| Job |
Starting at the beginning of the entries and going on through the line with "var sketch = newSketch(context, id", write those lines again with "myFeature" swapped for "buildPart" and everything else unchanged. Leave the pictures out.

Stored records:
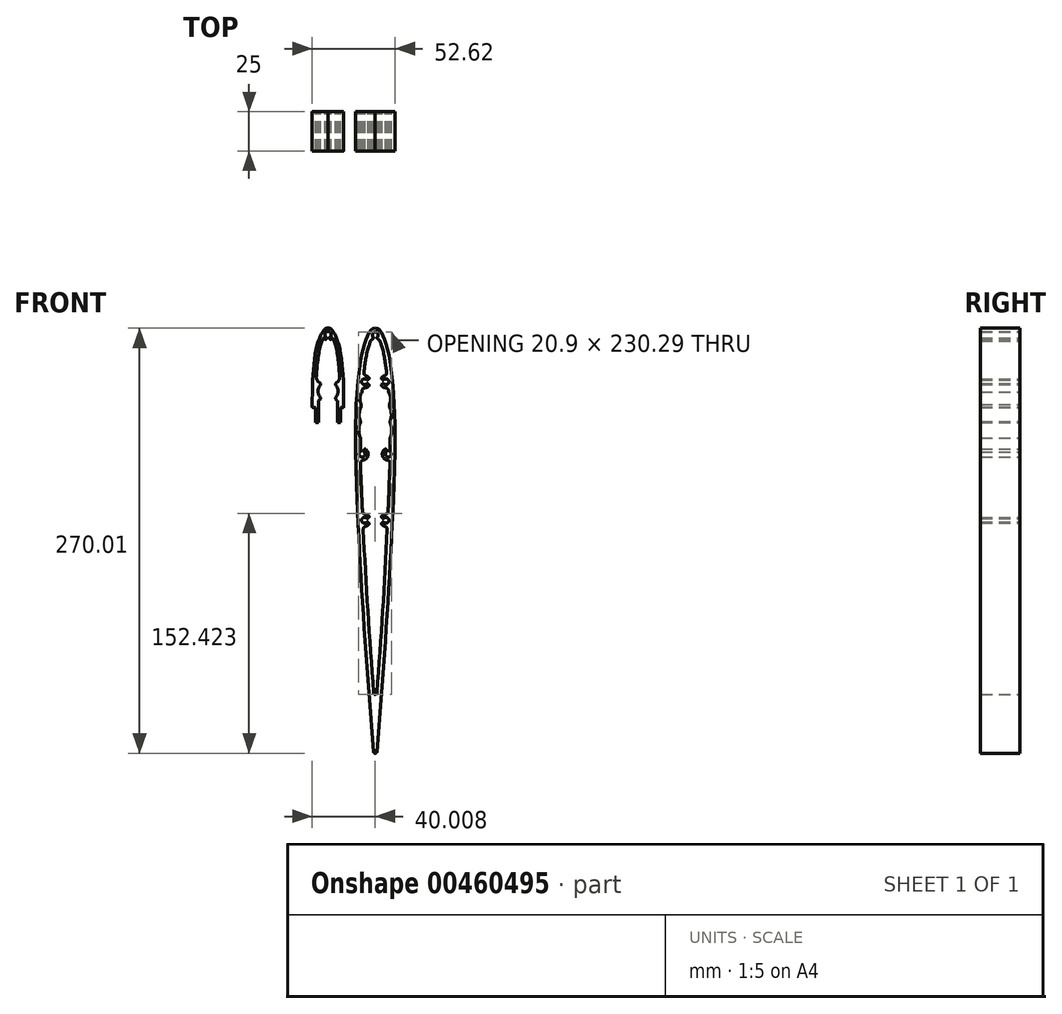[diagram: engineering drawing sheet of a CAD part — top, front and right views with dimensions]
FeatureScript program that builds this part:
annotation { "Feature Type Name" : "Feature", "Feature Type Description" : "" }
export const myFeature = defineFeature(function(context is Context, id is Id, definition is map)
    precondition{}
    {
        {
            var Q0;
            Q0=qCreatedBy(makeId("Front.planeOp"),FACE);
            var sketch = newSketch(context, id + "F0", { "sketchPlane" : qUnion([Q0])});
            skLineSegment(sketch, "E0", {"start": v(-26, 84.74) * mm, "end": v(-24.5, 84.74) * mm});
            skArc(sketch, "E1", {"start": v(-26.25, 85) * mm, "mid": v(-26.17, 84.82) * mm, "end": v(-26, 84.74) * mm});
            skFitSpline(sketch, "E2", {"points": [v(-26.25, 85) * mm, v(-26.24, 88.67) * mm, v(-26.08, 98.58) * mm, v(-25.1, 113) * mm, v(-22.87, 125.21) * mm, v(-20.9, 130.42) * mm, v(-19.33, 133.17) * mm, v(-17.9, 134.65) * mm, v(-16.79, 135) * mm, v(-16.24, 135) * mm]});
            skFitSpline(sketch, "E3", {"points": [v(-16.24, 135) * mm, v(-15.7, 135) * mm, v(-14.58, 134.65) * mm, v(-13.16, 133.17) * mm, v(-11.58, 130.42) * mm, v(-9.61, 125.21) * mm, v(-7.38, 113) * mm, v(-6.4, 98.58) * mm, v(-6.24, 88.67) * mm, v(-6.24, 85) * mm]});
            skArc(sketch, "E4", {"start": v(-6.49, 84.74) * mm, "mid": v(-6.3, 84.82) * mm, "end": v(-6.24, 85) * mm});
            skLineSegment(sketch, "E5", {"start": v(-7.99, 84.74) * mm, "end": v(-6.49, 84.74) * mm});
            skArc(sketch, "E6", {"start": v(-7.99, 84.74) * mm, "mid": v(-8.16, 84.67) * mm, "end": v(-8.24, 84.5) * mm});
            skLineSegment(sketch, "E7", {"start": v(-8.24, 84.5) * mm, "end": v(-8.24, 75) * mm});
            skArc(sketch, "E8", {"start": v(-10.24, 88.79) * mm, "mid": v(-10.27, 88.98) * mm, "end": v(-10.38, 89.14) * mm});
            skLineSegment(sketch, "E9", {"start": v(-11.41, 90.17) * mm, "end": v(-10.38, 89.14) * mm});
            skArc(sketch, "E10", {"start": v(-11.44, 90.85) * mm, "mid": v(-11.56, 90.5) * mm, "end": v(-11.41, 90.17) * mm});
            skArc(sketch, "E11", {"start": v(-11.44, 90.85) * mm, "mid": v(-9.9, 95) * mm, "end": v(-11.44, 99.15) * mm});
            skArc(sketch, "E12", {"start": v(-11.41, 99.83) * mm, "mid": v(-11.56, 99.5) * mm, "end": v(-11.44, 99.15) * mm});
            skLineSegment(sketch, "E13", {"start": v(-11.41, 99.83) * mm, "end": v(-9.68, 101.56) * mm});
            skArc(sketch, "E14", {"start": v(-9.68, 101.56) * mm, "mid": v(-9, 102.63) * mm, "end": v(-8.81, 103.89) * mm});
            skFitSpline(sketch, "E15", {"points": [v(-8.81, 103.89) * mm, v(-8.97, 106.15) * mm, v(-9.72, 114.71) * mm, v(-11.32, 123.38) * mm, v(-12.63, 127.4) * mm, v(-12.98, 128.32) * mm]});
            skArc(sketch, "E16", {"start": v(-12.98, 128.32) * mm, "mid": v(-13.34, 128.63) * mm, "end": v(-13.8, 128.5) * mm});
            skArc(sketch, "E17", {"start": v(-14.5, 127.97) * mm, "mid": v(-14.13, 128.21) * mm, "end": v(-13.8, 128.5) * mm});
            skArc(sketch, "E18", {"start": v(-15.24, 128.4) * mm, "mid": v(-15, 127.97) * mm, "end": v(-14.5, 127.97) * mm});
            skLineSegment(sketch, "E19", {"start": v(-15.24, 129) * mm, "end": v(-15.24, 128.4) * mm});
            skArc(sketch, "E20", {"start": v(-15.04, 129.4) * mm, "mid": v(-15.19, 129.22) * mm, "end": v(-15.24, 129) * mm});
            skArc(sketch, "E21", {"start": v(-15.04, 129.4) * mm, "mid": v(-16.24, 133) * mm, "end": v(-17.44, 129.4) * mm});
            skArc(sketch, "E22", {"start": v(-17.24, 129) * mm, "mid": v(-17.3, 129.22) * mm, "end": v(-17.44, 129.4) * mm});
            skLineSegment(sketch, "E23", {"start": v(-17.24, 128.4) * mm, "end": v(-17.24, 129) * mm});
            skArc(sketch, "E24", {"start": v(-18, 127.97) * mm, "mid": v(-17.5, 127.97) * mm, "end": v(-17.24, 128.4) * mm});
            skArc(sketch, "E25", {"start": v(-18.69, 128.5) * mm, "mid": v(-18.36, 128.21) * mm, "end": v(-18, 127.97) * mm});
            skArc(sketch, "E26", {"start": v(-18.69, 128.5) * mm, "mid": v(-19.15, 128.63) * mm, "end": v(-19.5, 128.32) * mm});
            skFitSpline(sketch, "E27", {"points": [v(-19.5, 128.32) * mm, v(-19.86, 127.4) * mm, v(-21.16, 123.38) * mm, v(-22.76, 114.71) * mm, v(-23.52, 106.15) * mm, v(-23.67, 103.89) * mm]});
            skArc(sketch, "E28", {"start": v(-23.67, 103.89) * mm, "mid": v(-23.49, 102.63) * mm, "end": v(-22.8, 101.56) * mm});
            skLineSegment(sketch, "E29", {"start": v(-22.8, 101.56) * mm, "end": v(-21.07, 99.83) * mm});
            skArc(sketch, "E30", {"start": v(-21.05, 99.15) * mm, "mid": v(-20.93, 99.5) * mm, "end": v(-21.07, 99.83) * mm});
            skArc(sketch, "E31", {"start": v(-21.05, 99.15) * mm, "mid": v(-22.6, 95) * mm, "end": v(-21.05, 90.85) * mm});
            skArc(sketch, "E32", {"start": v(-21.07, 90.17) * mm, "mid": v(-20.93, 90.5) * mm, "end": v(-21.05, 90.85) * mm});
            skLineSegment(sketch, "E33", {"start": v(-22.1, 89.14) * mm, "end": v(-21.07, 90.17) * mm});
            skArc(sketch, "E34", {"start": v(-22.1, 89.14) * mm, "mid": v(-22.2, 88.98) * mm, "end": v(-22.25, 88.79) * mm});
            skLineSegment(sketch, "E35", {"start": v(-24.25, 75) * mm, "end": v(-24.25, 84.5) * mm});
            skArc(sketch, "E36", {"start": v(-24.25, 84.5) * mm, "mid": v(-24.32, 84.67) * mm, "end": v(-24.5, 84.74) * mm});
            skLineSegment(sketch, "E37", {"start": v(-8.24, 75) * mm, "end": v(-10.24, 75) * mm});
            skLineSegment(sketch, "E38", {"start": v(-22.25, 88.79) * mm, "end": v(-22.25, 75) * mm});
            skLineSegment(sketch, "E39", {"start": v(-22.25, 75) * mm, "end": v(-24.25, 75) * mm});
            skLineSegment(sketch, "E40", {"start": v(-10.24, 75) * mm, "end": v(-10.24, 88.79) * mm});
            skArc(sketch, "E41", {"start": v(1.9, 35) * mm, "mid": v(5.19, -30.83) * mm, "end": v(9.73, -96.58) * mm});
            skFitSpline(sketch, "E42", {"points": [v(1.9, 35) * mm, v(1.67, 41.44) * mm, v(1.23, 54.34) * mm, v(1.24, 72.62) * mm, v(1.85, 89.82) * mm, v(2.95, 103.2) * mm, v(4.43, 113.85) * mm, v(5.71, 120.45) * mm, v(7.11, 125.63) * mm, v(8.23, 128.8) * mm, v(9.37, 131.23) * mm, v(10.3, 132.77) * mm, v(11.33, 133.95) * mm, v(12.42, 134.8) * mm, v(13.31, 134.93) * mm, v(13.76, 135) * mm]});
            skFitSpline(sketch, "E43", {"points": [v(25.63, 35) * mm, v(25.85, 41.44) * mm, v(26.29, 54.34) * mm, v(26.28, 72.62) * mm, v(25.66, 89.82) * mm, v(24.57, 103.2) * mm, v(23.09, 113.85) * mm, v(21.8, 120.45) * mm, v(20.4, 125.63) * mm, v(19.3, 128.8) * mm, v(18.15, 131.23) * mm, v(17.2, 132.77) * mm, v(16.18, 133.95) * mm, v(15.1, 134.8) * mm, v(14.2, 134.93) * mm, v(13.76, 135) * mm]});
            skArc(sketch, "E44", {"start": v(17.78, -96.58) * mm, "mid": v(22.33, -30.83) * mm, "end": v(25.63, 35) * mm});
            skLineSegment(sketch, "E45", {"start": v(14.84, -134) * mm, "end": v(17.78, -96.58) * mm});
            skLineSegment(sketch, "E46", {"start": v(12.68, -134) * mm, "end": v(9.73, -96.58) * mm});
            skArc(sketch, "E47", {"start": v(11.9, 127.93) * mm, "mid": v(12.51, 128.6) * mm, "end": v(12.32, 129.5) * mm});
            skArc(sketch, "E48", {"start": v(11.9, 127.93) * mm, "mid": v(11.17, 127.47) * mm, "end": v(10.7, 126.74) * mm});
            skFitSpline(sketch, "E49", {"points": [v(6.52, 106.91) * mm, v(6.59, 107.43) * mm, v(7.07, 111.18) * mm, v(8.03, 116.97) * mm, v(9.45, 123.07) * mm, v(10.41, 125.9) * mm, v(10.7, 126.74) * mm]});
            skArc(sketch, "E50", {"start": v(6.52, 106.91) * mm, "mid": v(6.84, 105.55) * mm, "end": v(7.98, 104.73) * mm});
            skArc(sketch, "E51", {"start": v(9.43, 103.98) * mm, "mid": v(8.75, 104.44) * mm, "end": v(7.98, 104.73) * mm});
            skArc(sketch, "E52", {"start": v(8.16, 102.44) * mm, "mid": v(9.56, 102.57) * mm, "end": v(9.43, 103.98) * mm});
            skArc(sketch, "E53", {"start": v(8.16, 102.44) * mm, "mid": v(5.1, 101) * mm, "end": v(8.16, 99.56) * mm});
            skArc(sketch, "E54", {"start": v(9.43, 98.02) * mm, "mid": v(9.56, 99.43) * mm, "end": v(8.16, 99.56) * mm});
            skArc(sketch, "E55", {"start": v(7.22, 97.14) * mm, "mid": v(8.4, 97.4) * mm, "end": v(9.43, 98.02) * mm});
            skArc(sketch, "E56", {"start": v(7.22, 97.14) * mm, "mid": v(5.94, 96.56) * mm, "end": v(5.36, 95.3) * mm});
            skLineSegment(sketch, "E57", {"start": v(5.28, 94.32) * mm, "end": v(5.36, 95.3) * mm});
            skArc(sketch, "E58", {"start": v(5.28, 94.32) * mm, "mid": v(4.02, 90.49) * mm, "end": v(4.8, 86.54) * mm});
            skLineSegment(sketch, "E59", {"start": v(4.72, 84.84) * mm, "end": v(4.8, 86.54) * mm});
            skArc(sketch, "E60", {"start": v(4.72, 84.84) * mm, "mid": v(3.54, 80.36) * mm, "end": v(4.4, 75.81) * mm});
            skLineSegment(sketch, "E61", {"start": v(4.4, 75.18) * mm, "end": v(4.4, 75.81) * mm});
            skArc(sketch, "E62", {"start": v(4.4, 75.18) * mm, "mid": v(3.3, 70.2) * mm, "end": v(4.27, 65.18) * mm});
            skLineSegment(sketch, "E63", {"start": v(4.31, 56.5) * mm, "end": v(4.27, 65.18) * mm});
            skArc(sketch, "E64", {"start": v(4.31, 56.5) * mm, "mid": v(5.37, 53.13) * mm, "end": v(6.65, 56.42) * mm});
            skArc(sketch, "E65", {"start": v(7.96, 57.93) * mm, "mid": v(6.55, 57.83) * mm, "end": v(6.65, 56.42) * mm});
            skArc(sketch, "E66", {"start": v(6.1, 51.19) * mm, "mid": v(9.16, 53.97) * mm, "end": v(7.96, 57.93) * mm});
            skArc(sketch, "E67", {"start": v(6.1, 51.19) * mm, "mid": v(4.9, 50.49) * mm, "end": v(4.44, 49.17) * mm});
            skLineSegment(sketch, "E68", {"start": v(4.89, 35.12) * mm, "end": v(4.44, 49.17) * mm});
            skArc(sketch, "E69", {"start": v(4.89, 35.12) * mm, "mid": v(5.23, 26.93) * mm, "end": v(5.6, 18.75) * mm});
            skArc(sketch, "E70", {"start": v(5.6, 18.75) * mm, "mid": v(6.13, 17.47) * mm, "end": v(7.37, 16.85) * mm});
            skArc(sketch, "E71", {"start": v(9.43, 15.98) * mm, "mid": v(8.46, 16.57) * mm, "end": v(7.37, 16.85) * mm});
            skArc(sketch, "E72", {"start": v(8.15, 14.44) * mm, "mid": v(9.56, 14.57) * mm, "end": v(9.43, 15.98) * mm});
            skArc(sketch, "E73", {"start": v(8.15, 14.44) * mm, "mid": v(5.09, 13) * mm, "end": v(8.15, 11.56) * mm});
            skArc(sketch, "E74", {"start": v(9.43, 10.02) * mm, "mid": v(9.56, 11.43) * mm, "end": v(8.15, 11.56) * mm});
            skArc(sketch, "E75", {"start": v(7.73, 9.2) * mm, "mid": v(8.63, 9.5) * mm, "end": v(9.43, 10.02) * mm});
            skArc(sketch, "E76", {"start": v(7.73, 9.2) * mm, "mid": v(6.55, 8.48) * mm, "end": v(6.14, 7.15) * mm});
            skArc(sketch, "E77", {"start": v(6.14, 7.15) * mm, "mid": v(9.04, -44.62) * mm, "end": v(12.73, -96.34) * mm});
            skLineSegment(sketch, "E78", {"start": v(12.76, -96.8) * mm, "end": v(12.73, -96.34) * mm});
            skArc(sketch, "E79", {"start": v(12.76, -96.8) * mm, "mid": v(13.76, -97.72) * mm, "end": v(14.76, -96.8) * mm});
            skLineSegment(sketch, "E80", {"start": v(14.76, -96.8) * mm, "end": v(14.8, -96.34) * mm});
            skArc(sketch, "E81", {"start": v(14.8, -96.34) * mm, "mid": v(18.47, -44.62) * mm, "end": v(21.38, 7.15) * mm});
            skArc(sketch, "E82", {"start": v(21.38, 7.15) * mm, "mid": v(20.96, 8.48) * mm, "end": v(19.78, 9.2) * mm});
            skArc(sketch, "E83", {"start": v(18.1, 10.02) * mm, "mid": v(18.89, 9.5) * mm, "end": v(19.78, 9.2) * mm});
            skArc(sketch, "E84", {"start": v(19.37, 11.56) * mm, "mid": v(17.96, 11.43) * mm, "end": v(18.1, 10.02) * mm});
            skArc(sketch, "E85", {"start": v(19.37, 11.56) * mm, "mid": v(22.43, 13) * mm, "end": v(19.37, 14.44) * mm});
            skArc(sketch, "E86", {"start": v(20.14, 16.85) * mm, "mid": v(19.05, 16.57) * mm, "end": v(18.1, 15.98) * mm});
            skArc(sketch, "E87", {"start": v(20.14, 16.85) * mm, "mid": v(21.39, 17.47) * mm, "end": v(21.93, 18.75) * mm});
            skArc(sketch, "E88", {"start": v(21.93, 18.75) * mm, "mid": v(22.29, 26.93) * mm, "end": v(22.63, 35.12) * mm});
            skLineSegment(sketch, "E89", {"start": v(22.63, 35.12) * mm, "end": v(23.08, 49.17) * mm});
            skArc(sketch, "E90", {"start": v(23.08, 49.17) * mm, "mid": v(22.62, 50.49) * mm, "end": v(21.42, 51.19) * mm});
            skArc(sketch, "E91", {"start": v(19.56, 57.93) * mm, "mid": v(18.35, 53.97) * mm, "end": v(21.42, 51.19) * mm});
            skArc(sketch, "E92", {"start": v(20.87, 56.42) * mm, "mid": v(20.97, 57.83) * mm, "end": v(19.56, 57.93) * mm});
            skArc(sketch, "E93", {"start": v(20.87, 56.42) * mm, "mid": v(22.15, 53.13) * mm, "end": v(23.2, 56.5) * mm});
            skLineSegment(sketch, "E94", {"start": v(23.2, 56.5) * mm, "end": v(23.25, 65.18) * mm});
            skArc(sketch, "E95", {"start": v(23.25, 65.18) * mm, "mid": v(24.2, 70.2) * mm, "end": v(23.12, 75.18) * mm});
            skArc(sketch, "E96", {"start": v(23.1, 75.81) * mm, "mid": v(23.98, 80.36) * mm, "end": v(22.8, 84.84) * mm});
            skLineSegment(sketch, "E97", {"start": v(22.8, 84.84) * mm, "end": v(22.71, 86.54) * mm});
            skArc(sketch, "E98", {"start": v(22.71, 86.54) * mm, "mid": v(23.5, 90.49) * mm, "end": v(22.23, 94.32) * mm});
            skLineSegment(sketch, "E99", {"start": v(22.23, 94.32) * mm, "end": v(22.16, 95.3) * mm});
            skArc(sketch, "E100", {"start": v(22.16, 95.3) * mm, "mid": v(21.57, 96.56) * mm, "end": v(20.3, 97.14) * mm});
            skArc(sketch, "E101", {"start": v(18.09, 98.02) * mm, "mid": v(19.12, 97.4) * mm, "end": v(20.3, 97.14) * mm});
            skArc(sketch, "E102", {"start": v(19.36, 99.56) * mm, "mid": v(17.95, 99.43) * mm, "end": v(18.09, 98.02) * mm});
            skArc(sketch, "E103", {"start": v(19.36, 99.56) * mm, "mid": v(22.42, 101) * mm, "end": v(19.36, 102.44) * mm});
            skArc(sketch, "E104", {"start": v(18.09, 103.98) * mm, "mid": v(17.95, 102.57) * mm, "end": v(19.36, 102.44) * mm});
            skArc(sketch, "E105", {"start": v(19.54, 104.73) * mm, "mid": v(18.77, 104.44) * mm, "end": v(18.09, 103.98) * mm});
            skArc(sketch, "E106", {"start": v(19.54, 104.73) * mm, "mid": v(20.67, 105.55) * mm, "end": v(21, 106.91) * mm});
            skFitSpline(sketch, "E107", {"points": [v(21, 106.91) * mm, v(20.93, 107.43) * mm, v(20.44, 111.18) * mm, v(19.49, 116.97) * mm, v(18.07, 123.07) * mm, v(17.1, 125.9) * mm, v(16.81, 126.74) * mm]});
            skArc(sketch, "E108", {"start": v(16.81, 126.74) * mm, "mid": v(16.35, 127.47) * mm, "end": v(15.62, 127.93) * mm});
            skArc(sketch, "E109", {"start": v(15.2, 129.5) * mm, "mid": v(15, 128.6) * mm, "end": v(15.62, 127.93) * mm});
            skArc(sketch, "E110", {"start": v(15.2, 129.5) * mm, "mid": v(13.76, 132.57) * mm, "end": v(12.32, 129.5) * mm});
            skArc(sketch, "E111", {"start": v(18.1, 15.98) * mm, "mid": v(17.96, 14.57) * mm, "end": v(19.37, 14.44) * mm});
            skArc(sketch, "E112", {"start": v(12.68, -134) * mm, "mid": v(13.76, -135) * mm, "end": v(14.84, -134) * mm});
            skLineSegment(sketch, "E113", {"start": v(23.12, 75.18) * mm, "end": v(23.1, 75.81) * mm});
            skSolve(sketch);
        }
        {
            var Q0;
            Q0=makeQuery(id+"F0.imprint","IMPRINT",FACE,{"disambiguationData":[TD([[makeQuery(id+"F0.imprint","IMPRINT",EDGE,{"derivedFrom":sQuery(id+"F0.wireOp",EDGE,"E41")}),1.0]])]});
            extrude(context, id + "F1", {"entities" : qUnion([Q0]), "depth" : 25 * mm});
        }
        {
            var Q0;
            Q0=makeQuery(id+"F0.imprint","IMPRINT",FACE,{"disambiguationData":[TD([[makeQuery(id+"F0.imprint","IMPRINT",EDGE,{"derivedFrom":sQuery(id+"F0.wireOp",EDGE,"E0")}),1.0]])]});
            extrude(context, id + "F2", {"entities" : qUnion([Q0]), "depth" : 25 * mm, "offsetDistance" : 25 * mm});
        }
    });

| The response |
[diagram: engineering drawing sheet of a CAD part — top, front and right views with dimensions]
FeatureScript program that builds this part:
annotation { "Feature Type Name" : "Feature", "Feature Type Description" : "" }
export const buildPart = defineFeature(function(context is Context, id is Id, definition is map)
    precondition{}
    {
        {
            var Q0;
            Q0=qCreatedBy(makeId("Front.planeOp"),FACE);
            var sketch = newSketch(context, id + "F0", { "sketchPlane" : qUnion([Q0])});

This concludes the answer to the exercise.